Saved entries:
# # # # # # #
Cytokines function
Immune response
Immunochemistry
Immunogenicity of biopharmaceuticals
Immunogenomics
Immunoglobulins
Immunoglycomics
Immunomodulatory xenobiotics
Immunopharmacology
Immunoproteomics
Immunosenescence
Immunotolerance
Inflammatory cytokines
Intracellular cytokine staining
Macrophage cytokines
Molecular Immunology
# # # # # # #
Exercise prompt: Your response needs to restate the lines above exactly.

Reply to the exercise:
Cytokines function
Immune response
Immunochemistry
Immunogenicity of biopharmaceuticals
Immunogenomics
Immunoglobulins
Immunoglycomics
Immunomodulatory xenobiotics
Immunopharmacology
Immunoproteomics
Immunosenescence
Immunotolerance
Inflammatory cytokines
Intracellular cytokine staining
Macrophage cytokines
Molecular Immunology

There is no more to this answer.